出所:MARKETSPEEDIIを元に筆者作成

 まず、最初はマイクロソフトです。上の図3では、トレンドの強さを確認するため、日足チャートに「多重移動平均線」を重ねています。

 マイクロソフトは、生成AI需要への期待感で株価が上昇し、時価総額を3兆ドルまで拡大させています。テクニカル分析的にも、これまでの最高値圏だった350ドル台を突破し、上値を追っている状況です。多重移動平均線もすべての線が上方向を向いており、上昇トレンドを継続中です。

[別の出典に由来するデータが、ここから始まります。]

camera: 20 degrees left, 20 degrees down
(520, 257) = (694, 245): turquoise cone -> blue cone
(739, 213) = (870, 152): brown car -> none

 決算を通じて、さらに上値を伸ばすのか、ひとまず材料出尽くしとなるのかが注目されます。

図4 米アルファベット(GOOG)週足とMACDの動き(2024年1月26日時点)

出所:MARKETSPEEDIIを元に筆者作成

図5 米メタ・プラットフォームズ(META)週足とMACDの動き(2024年1月26日時点)

出所:MARKETSPEEDIIを元に筆者作成

 続いては、アルファベット(図4)とメタ・プラットフォームズ(図5)です。こちらはともに週足チャートとなっています。

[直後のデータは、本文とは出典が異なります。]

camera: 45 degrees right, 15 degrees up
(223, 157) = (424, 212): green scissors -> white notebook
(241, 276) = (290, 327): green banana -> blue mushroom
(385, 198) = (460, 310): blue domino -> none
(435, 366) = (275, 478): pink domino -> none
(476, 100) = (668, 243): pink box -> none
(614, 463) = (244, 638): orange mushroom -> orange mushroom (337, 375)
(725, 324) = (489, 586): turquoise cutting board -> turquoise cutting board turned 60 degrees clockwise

 両銘柄ともに上昇基調を続ける中、先週に最高値を更新してきました。一般的なテクニカル分析のセオリーでは、「最高値の更新(新値)は買い」とされていますが、こちらも決算を通じて上値を追っていけるのか、それとも達成感で売られてしまうのかが焦点になります。

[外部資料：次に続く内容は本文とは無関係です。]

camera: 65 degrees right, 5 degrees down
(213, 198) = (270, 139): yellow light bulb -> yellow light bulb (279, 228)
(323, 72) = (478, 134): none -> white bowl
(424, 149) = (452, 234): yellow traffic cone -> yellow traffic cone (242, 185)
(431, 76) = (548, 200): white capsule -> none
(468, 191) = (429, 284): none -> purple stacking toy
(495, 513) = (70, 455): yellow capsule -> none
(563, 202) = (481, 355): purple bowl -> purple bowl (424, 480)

図6 米アマゾン(AMZN)週足とMACDの動き(2024年1月26日時点)

出所:MARKETSPEEDIIを元に筆者作成

 先ほどの3銘柄に対して、株価面で出遅れているのがアマゾンです(図6)。

 先週末26日(金)の終値は159ドルと、節目の160ドル台に迫っていますが、チャートを遡ると、160ドルは2020年の半ばから2022年にかけて株価がもみ合った水準でもあり、長期的には戻り待ち売りも出やすくなることも想定されます。

 決算については、北米やグローバル事業の収益改善や、クラウド事業の成長加速が寄与し、好業績が期待されていますが、アマゾンは過去の決算で、市場予想を下回る内容を示すことが少なくなく、他の銘柄に比べて株価の上昇が遅れている面があるかもしれません。

 逆を言えば、期待通りの決算を示すことができれば、これまでの最高値(2021年7月の188ドル)超えも視野に入ってくるかもしれません。

図7 米アップル(AAPL)日足とMACDの動き(2024年1月26日時点)

出所:MARKETSPEEDIIを元に筆者作成

 最後はアップルです(図7)。

 こちらは日足チャートを表示していますが、アップル株は昨年12月14日に最高値を更新した後、急落する場面がありました。

 投資判断を引き下げる金融機関が相次いだほか、中国で販売する同社製品の値下げが発表され、業績への警戒感が高まったことなどがその理由ですが、下値については200日移動平均線がサポートとなり、直近では持ち直す動きを見せています。

 決算での注目ポイントは、VRヘッドセットの発売と生成AI導入の進捗状況、中国での売上と見通し、新製品の情報などが挙げられますが、直近でネガティブな材料が多かっただけに、決算内容が冴えないものだった場合の株価急落には注意が必要かもしれません。

 このように、今週は、昨年来から続く上昇相場がさらに大きく伸びて行くのか、それともひとまず調整局面を迎えるのかを見極めるターニング・ポイントとなる可能性があります。仮に、相場の方向性が下向きとなった場合には、日本株再評価の視点によって買いが下値でしっかり入って来るかどうかが焦点となり、企業決算と同時に「日本株の底力」も試される週になりそうです。